James Johnson, second-year Humanities student and also an on-hall resident, says “his work speaks volumes. He has left a legacy that is worth emulating in terms of his achievements educationally and in the arts”.
For Emerson Johnson, past resident advisor at Rex Nettleford Hall, the professor had made an “inestimable contribution”.
“He brought tremendous vision to academics. His insight was remarkable. He focused on seeing to it that as an emerging region of people, education was at the forefront. We have moved forward through his vision for us as a region and as a people,” he adds.
Donna Mae Jackson, student services and development manager, is today still struck by Nettleford’s ability to walk with kings and not lose the common touch.
“For someone who had achieved so much and was known as a cultural and intellectual icon it was just amazing how humble he was. He never imposed, he just guided,” she says.
She, too, has regrets. She, too, had hoped it was all a ruse.
“I didn’t believe at first, and even when I heard the news all over I didn’t expect that because I knew he was a fighter and he wasn’t sick so I thought he would be back,” she says.
“One of the reasons I was so sad, we have a week of celebrations every year in February for the hall and the reason we had chosen February was because it was the month he was born.
“The last two years he had engagements in France so he could not make it. This year we spoke and he said he would want to be here this year.
“It’s for me like a double tragedy in that we didn’t even get to have him one last time,” she says.
For Professor Roy Augier, who taught Nettleford during his days as a student at the university and later co-lectured a course on history and politics with him at the Caribbean Institute of Media and Communication, Nettleford was an arrow drawn and released, that surely met its target.
“I taught him in the second half of the 50s.

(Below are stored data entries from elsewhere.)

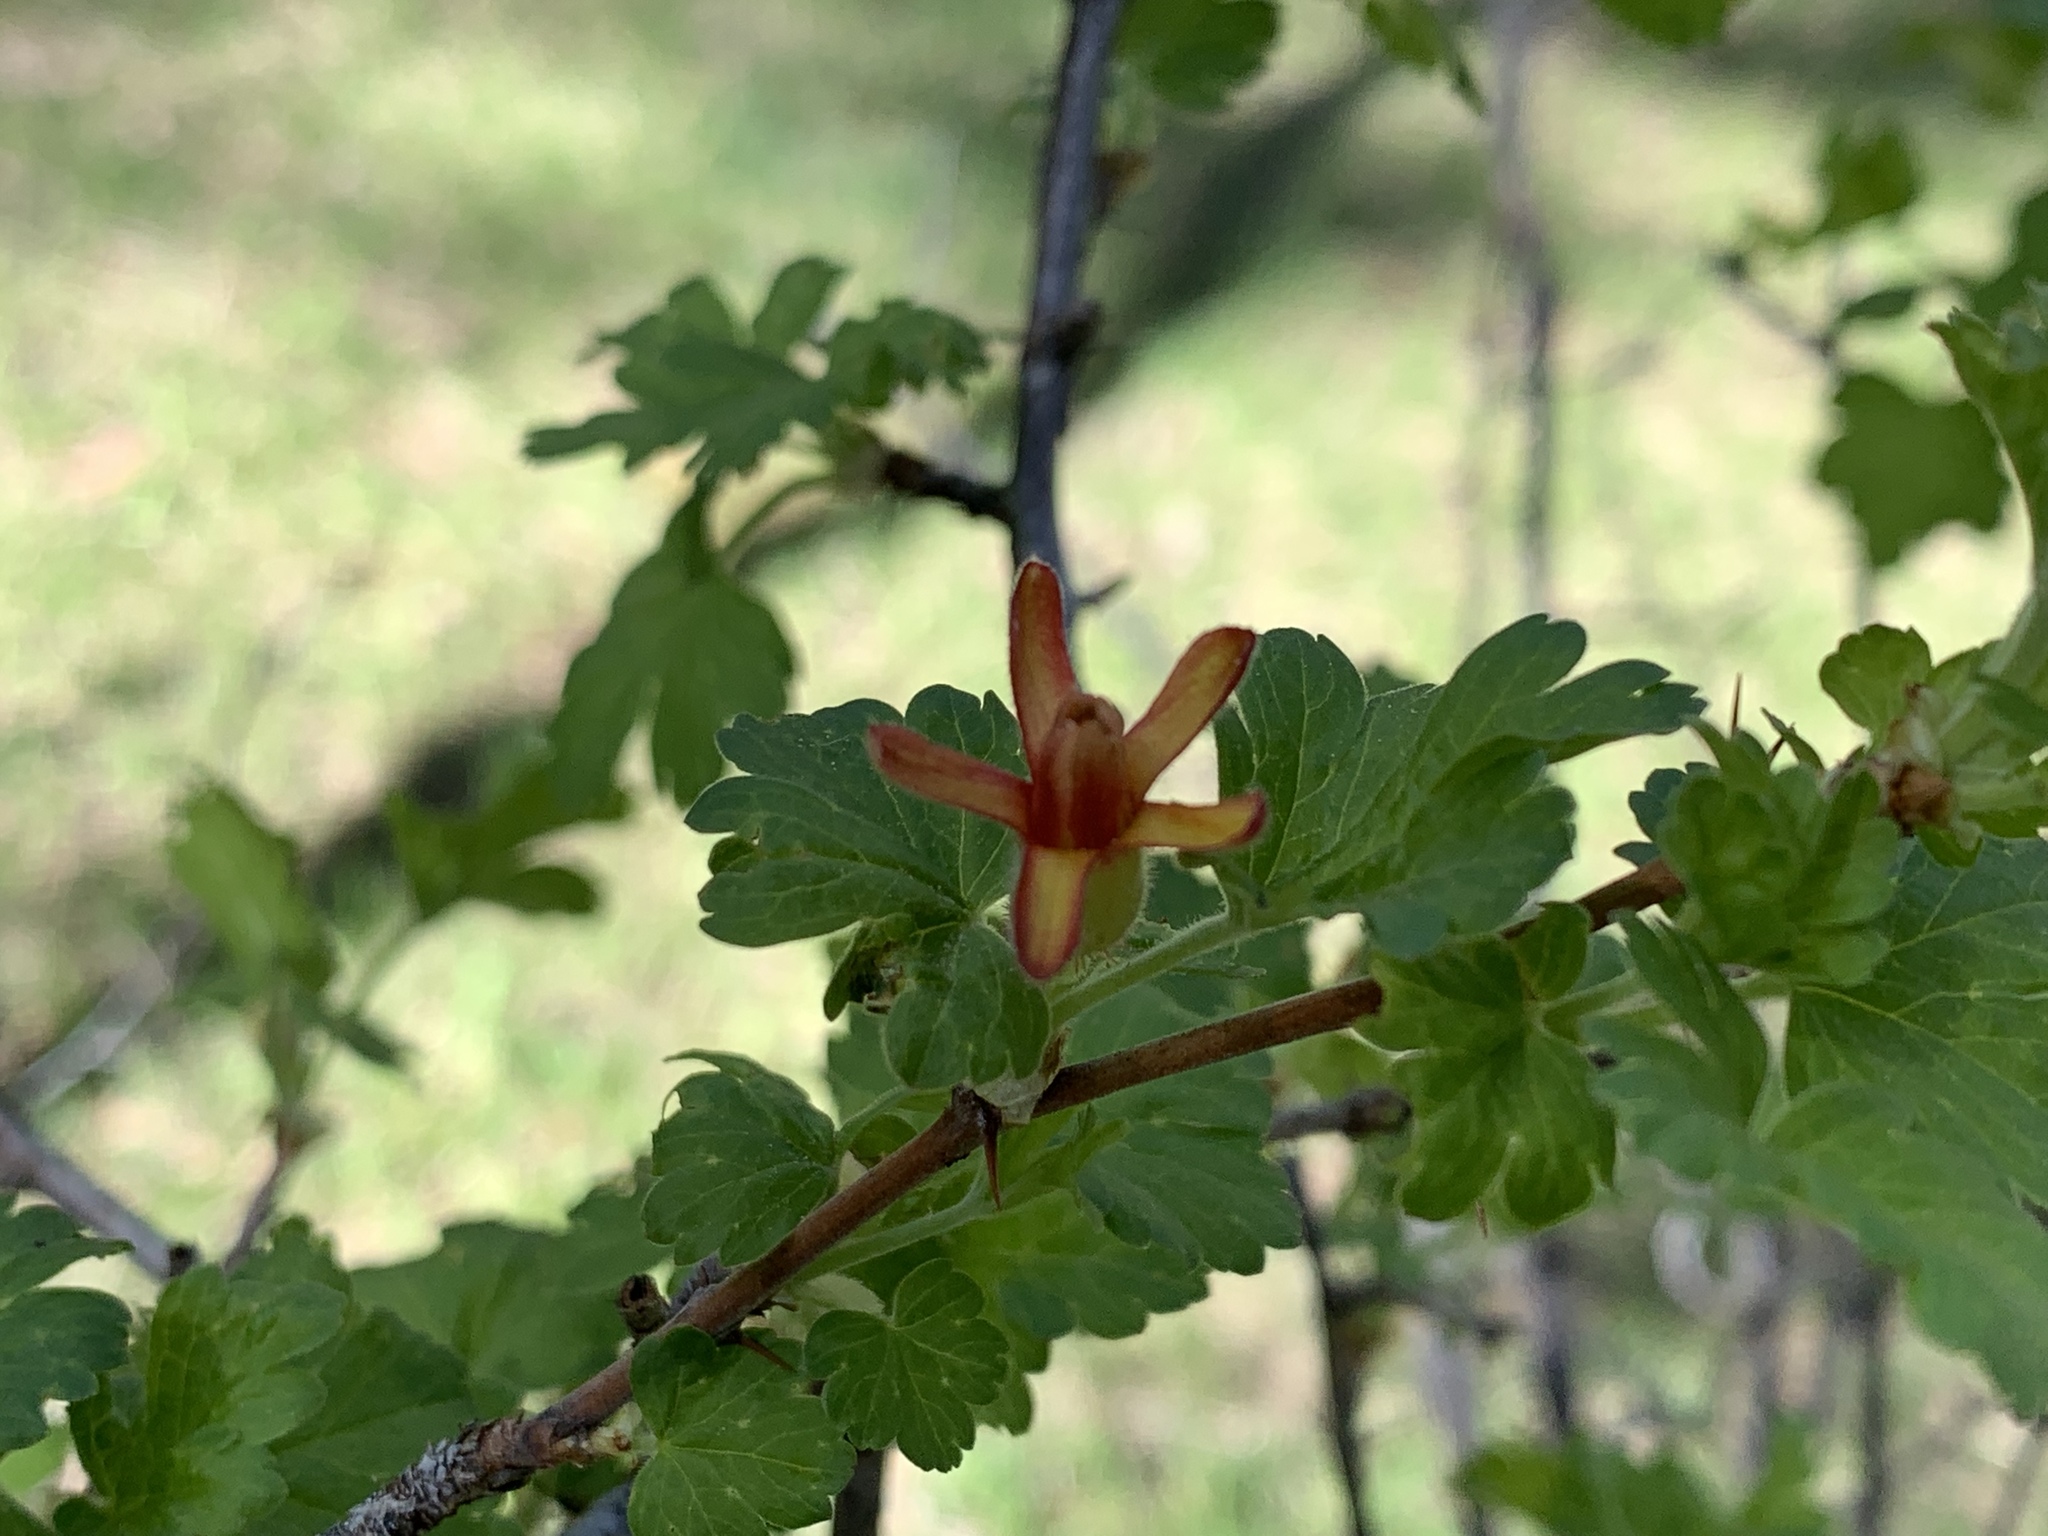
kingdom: Plantae
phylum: Tracheophyta
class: Magnoliopsida
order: Saxifragales
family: Grossulariaceae
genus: Ribes
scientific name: Ribes pinetorum
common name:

He was very bright and very active as a student on campus, foreshadowing what he was going to do later on,” says Augier.
The combination of his scholarship and his activities on campus made him a very powerful contender for the Rhodes Scholarship and when he applied he got it and there were no surprises there, nor was it a surprise that he decided — unlike other scholars before and after him — not to do a degree in law but to excel in politics.
“There were signs. His activities on campus as a student, foreshadowed what he would do in life,” says Augier.
He says the dance company, which is one of Nettleford’s most visible contributions, “is an emanation of his interest in Jamaican, African, Caribbean and urban culture”.
“I see Rex’s life as based on a sustained effort in all its directions to propagate the value of our own culture, to make persons understand it because there are these inherent divisions of class, divisions of those who glorify European culture at the expense of our own African derived culture. His work tells us don’t try to deal with them at the expense of one or other,” he reflects.
From all accounts, the man who sprang from Falmouth on Jamaica’s north coast in 1933, when he returns to the dust of the proud country that bore him will be indeed remembered as a most strident Voice from the Caribbean.